Work required:
Pick up the README on the FS Database downloader service below where it stops and keep writing.

* Start Article *

Files
openafc_final/uls/README.md
2024-03-25 10:11:24 -04:00

321 lines
23 KiB
Markdown

Copyright (C) 2022 Broadcom. All rights reserved.
The term "Broadcom" refers solely to the Broadcom Inc. corporate affiliate that
owns the software below. This work is licensed under the OpenAFC Project
License, a copy of which is included with this software program.
# FS Database downloader service
## Table of contents
- [FS Downloading overview](#overview)
- [On importance of FS Database continuity](#continuity)
- [FS Downloader service script](#service)
- [Service healthcheck](#healthcheck)
- [Service state](#service_state)
- [State database](#state_database)
- [Prometheus metrics](#metrics)
- [Troubleshooting](#troubleshooting)
- [Results of last download](#results_location)
- [Redownload](#redownload)
- [`fs_db_diff.py` FS Database comparison tool](#fs_db_diff)
- [`fs_afc.py` FS Database test tool](#fs_afc)
- [`fsid_tool.py` FSID extraction/embedding tool](#fsid_tool)
## FS Downloading overview <a name="overview"/>
The purpose of AFC service is to avoid interference of SP APs with existing **Fixed Service** (**FS**) microwave RF transmission networks.
To avoid this interference AFC system needs information about these FS networks (location of FS receivers and transmitters, their antenna parameters, etc.). This information is (supposed to be) maintained by regulatory authorities - such as FCC in US, etc. - in some online databases.
FS Downloader service downloads information from these disparate sources and puts it to **FS Database** - *SQLITE3* file that is subsequently used by AFC Engine to make AFC computations.
For historical reasons (first supported authority was FCC and there this database named **ULS**), FS database may be (and usually is) interchangeably named **ULS Database**, FS Downloader - **ULS Downloader**, etc.
FS Downloader itself (as of time of this writing - `src/ratapi/ratapi/daily_uls_parse.py`) is being developed in its own opaque way, of which author of this text knows nothing (even after the fact - not a lot), hence it will not be documented here.

* End Article *
* Start Excerpted data *

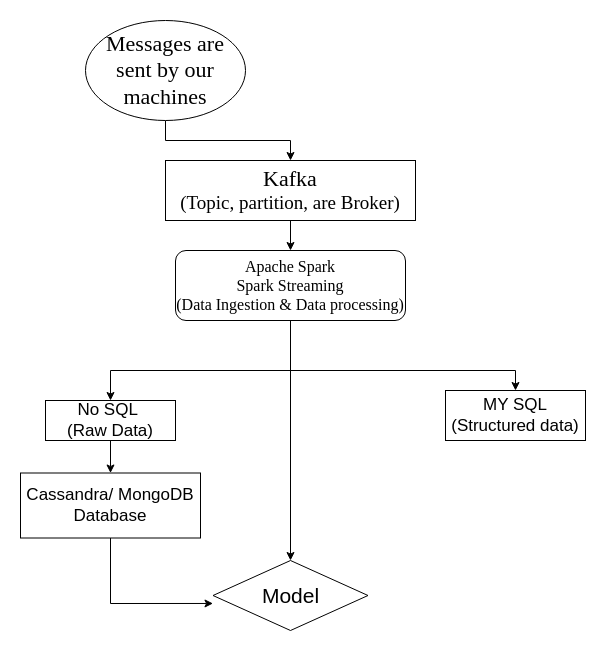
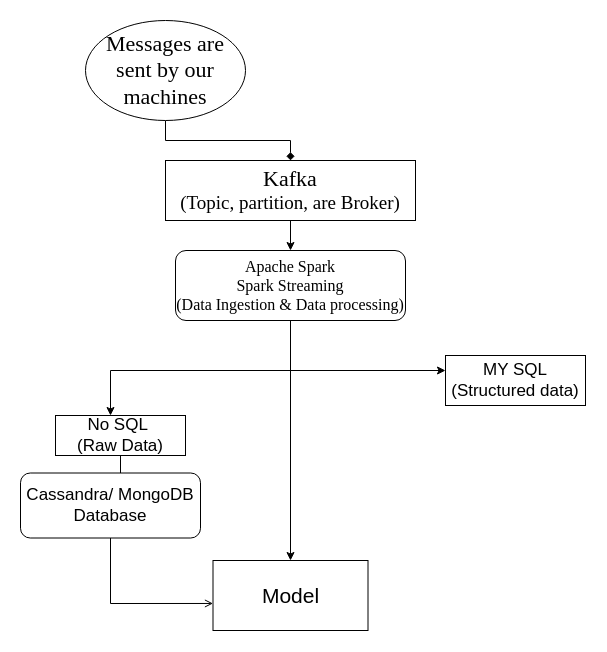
  <mxCell id="0" />
  <mxCell id="1" parent="0" />
  <mxCell id="2" style="edgeStyle=orthogonalEdgeStyle;rounded=0;orthogonalLoop=1;jettySize=auto;html=1;" edge="1" parent="1" source="5" target="11"><mxGeometry relative="1" as="geometry"><Array as="points"><mxPoint x="290" y="370" /><mxPoint x="110" y="370" /></Array></mxGeometry></mxCell>
  <mxCell id="3" style="edgeStyle=orthogonalEdgeStyle;rounded=0;orthogonalLoop=1;jettySize=auto;html=1;" edge="1" parent="1" source="5" target="12"><mxGeometry relative="1" as="geometry"><mxPoint x="615" y="370" as="targetPoint" /><Array as="points"><mxPoint x="290" y="370" /><mxPoint x="515" y="370" /></Array></mxGeometry></mxCell>
  <mxCell id="4" style="edgeStyle=orthogonalEdgeStyle;rounded=0;orthogonalLoop=1;jettySize=auto;html=1;exitX=0.5;exitY=1;exitDx=0;exitDy=0;" edge="1" parent="1" source="5" target="15"><mxGeometry relative="1" as="geometry" /></mxCell>
  <mxCell id="5" value="&lt;font face=&quot;Times New Roman&quot;&gt;&lt;span style=&quot;font-size: 16px&quot;&gt;Apache Spark&lt;br&gt;Spark Streaming&lt;br&gt;(Data Ingestion &amp;amp; Data processing)&lt;br&gt;&lt;/span&gt;&lt;/font&gt;" style="rounded=1;whiteSpace=wrap;html=1;fontSize=12;glass=0;strokeWidth=1;shadow=0;" parent="1" vertex="1"><mxGeometry x="175" y="250" width="230" height="70" as="geometry" /></mxCell>
- <mxCell id="6" style="edgeStyle=orthogonalEdgeStyle;rounded=0;orthogonalLoop=1;jettySize=auto;html=1;entryX=0.5;entryY=0;entryDx=0;entryDy=0;" edge="1" parent="1" source="7" target="9"><mxGeometry relative="1" as="geometry" /></mxCell>
+ <mxCell id="6" style="edgeStyle=orthogonalEdgeStyle;rounded=0;orthogonalLoop=1;jettySize=auto;html=1;entryX=0.5;entryY=0;entryDx=0;entryDy=0;endArrow=diamond;" edge="1" parent="1" source="7" target="9"><mxGeometry relative="1" as="geometry" /></mxCell>
  <mxCell id="7" value="&lt;font face=&quot;Times New Roman&quot; style=&quot;font-size: 22px&quot;&gt;Messages are sent by our machines&lt;/font&gt;" style="ellipse;whiteSpace=wrap;html=1;" vertex="1" parent="1"><mxGeometry x="85" y="20" width="160" height="100" as="geometry" /></mxCell>
  <mxCell id="8" style="edgeStyle=orthogonalEdgeStyle;rounded=0;orthogonalLoop=1;jettySize=auto;html=1;" edge="1" parent="1" source="9" target="5"><mxGeometry relative="1" as="geometry" /></mxCell>
  <mxCell id="9" value="&lt;font face=&quot;Times New Roman&quot;&gt;&lt;font style=&quot;font-size: 22px&quot;&gt;Kafka&lt;/font&gt;&lt;br&gt;&lt;span style=&quot;font-size: 19px&quot;&gt;(Topic, partition, are Broker)&lt;/span&gt;&lt;br&gt;&lt;/font&gt;" style="rounded=0;whiteSpace=wrap;html=1;" vertex="1" parent="1"><mxGeometry x="165" y="160" width="250" height="60" as="geometry" /></mxCell>
  <mxCell id="10" style="edgeStyle=orthogonalEdgeStyle;rounded=0;orthogonalLoop=1;jettySize=auto;html=1;entryX=0.5;entryY=0;entryDx=0;entryDy=0;" edge="1" parent="1" source="11" target="14"><mxGeometry relative="1" as="geometry" /></mxCell>
- <mxCell id="11" value="&lt;font style=&quot;font-size: 17px&quot;&gt;No SQL&amp;nbsp;&lt;br&gt;(Raw Data)&lt;br&gt;&lt;/font&gt;" style="rounded=0;whiteSpace=wrap;html=1;" vertex="1" parent="1"><mxGeometry x="45" y="400" width="130" height="40" as="geometry" /></mxCell>
- <mxCell id="12" value="&lt;font style=&quot;font-size: 17px&quot;&gt;MY SQL&lt;br&gt;(Structured data)&lt;br&gt;&lt;/font&gt;" style="rounded=0;whiteSpace=wrap;html=1;" vertex="1" parent="1"><mxGeometry x="445" y="390" width="140" height="50" as="geometry" /></mxCell>
- <mxCell id="13" style="edgeStyle=orthogonalEdgeStyle;rounded=0;orthogonalLoop=1;jettySize=auto;html=1;entryX=0;entryY=0.614;entryDx=0;entryDy=0;entryPerimeter=0;exitX=0.5;exitY=1;exitDx=0;exitDy=0;" edge="1" parent="1" source="14" target="15"><mxGeometry relative="1" as="geometry" /></mxCell>
- <mxCell id="14" value="&lt;font style=&quot;font-size: 17px&quot;&gt;Cassandra/ MongoDB&lt;br&gt;Database&lt;br&gt;&lt;/font&gt;" style="rounded=0;whiteSpace=wrap;html=1;" vertex="1" parent="1"><mxGeometry x="20" y="472.5" width="180" height="65" as="geometry" /></mxCell>
- <mxCell id="15" value="&lt;font style=&quot;font-size: 21px&quot;&gt;Model&lt;/font&gt;" style="rhombus;whiteSpace=wrap;html=1;" vertex="1" parent="1"><mxGeometry x="212.5" y="560" width="155" height="70" as="geometry" /></mxCell>
+ <mxCell id="11" value="&lt;font style=&quot;font-size: 17px&quot;&gt;No SQL&amp;nbsp;&lt;br&gt;(Raw Data)&lt;br&gt;&lt;/font&gt;" style="rounded=0;whiteSpace=wrap;html=1;" vertex="1" parent="1"><mxGeometry x="55" y="415" width="130" height="40" as="geometry" /></mxCell>
+ <mxCell id="12" value="&lt;font style=&quot;font-size: 17px&quot;&gt;MY SQL&lt;br&gt;(Structured data)&lt;br&gt;&lt;/font&gt;" style="rounded=0;whiteSpace=wrap;html=1;" vertex="1" parent="1"><mxGeometry x="445" y="355" width="140" height="50" as="geometry" /></mxCell>
+ <mxCell id="13" style="edgeStyle=orthogonalEdgeStyle;rounded=0;orthogonalLoop=1;jettySize=auto;html=1;entryX=0;entryY=0.614;entryDx=0;entryDy=0;entryPerimeter=0;exitX=0.5;exitY=1;exitDx=0;exitDy=0;endArrow=open;" edge="1" parent="1" source="14" target="15"><mxGeometry relative="1" as="geometry" /></mxCell>
+ <mxCell id="14" value="&lt;font style=&quot;font-size: 17px&quot;&gt;Cassandra/ MongoDB&lt;br&gt;Database&lt;br&gt;&lt;/font&gt;" style="whiteSpace=wrap;html=1;rounded=1;" vertex="1" parent="1"><mxGeometry x="20" y="472.5" width="180" height="65" as="geometry" /></mxCell>
+ <mxCell id="15" value="&lt;font style=&quot;font-size: 21px&quot;&gt;Model&lt;/font&gt;" style="rounded=0;whiteSpace=wrap;html=1;" vertex="1" parent="1"><mxGeometry x="212.5" y="560" width="155" height="70" as="geometry" /></mxCell>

* End Excerpted data *

Answer to the exercise:
This text documents a bunch of scripts that wrap FS Downloader to make a service inside AFC.
## On importance of FS Database continuity <a name="continuity">
While performing FS Downloader maintenance and troubleshooting, it is very important to keep in mind a subtle but very important aspect of **FS Database continuity**.
**FS Paths** (FS receivers, transmitters and receivers that define path of RF signal) have objective unique names (callsign/id/frequency). However these names are **not** used by AFC Engine. Instead, AFC Engine refers to FS Paths via **FSID**s, sequentially assigned by FS downloader script. Don't ask why.
To maintain FSID uniqueness, FS downloader script maintains a table of already used FSIDs. Between FS download script invocation this table is stored inside FS Database.
Hence, essentially, FSID table for new FS Database is based on one, stored in previous database. If there is no previous database - FSIDs are restarted from 0. This is not a catastrophe, but may become a major nuisance in subsequent troubleshooting.
Hence one should always strive to maintain FS Database lineage, deriving new one from previous (usually pointed to by a symlink, passed to `uls_service.py` via `--ext_db_dir` and `--ext_db_symlink` parameters.
## FS Downloader service script <a name="service"/>
Service implemented in `uls/uls_service.py` script that has the following functionality:
- Downloads FS Database by means of *daily_uls_parse.py*
- Checks database integrity. Currently the following integrity checks implemented:
- How much database changed since previous time
- If it can be used for AFC Computations without errors
- If integrity check passed and database differs from previous - copies it to destination directory and retargets the symlink that points to current FS Database. This symlink is used by rest of AFC to work with FS data
- Notifies Rcache service on where there were changes - to invalidate affected cached responses and initiate precomputation
`uls/uls_service.py` is controlled by command line parameters, most of which can be passed via environment variables. Most of default values defined in *uls_service.py*, but some defined in *Dockerfile-uls_service*). **It is recommended to run this script without parameters** (some exception can be found in [Troubleshooting](#troubleshooting) section.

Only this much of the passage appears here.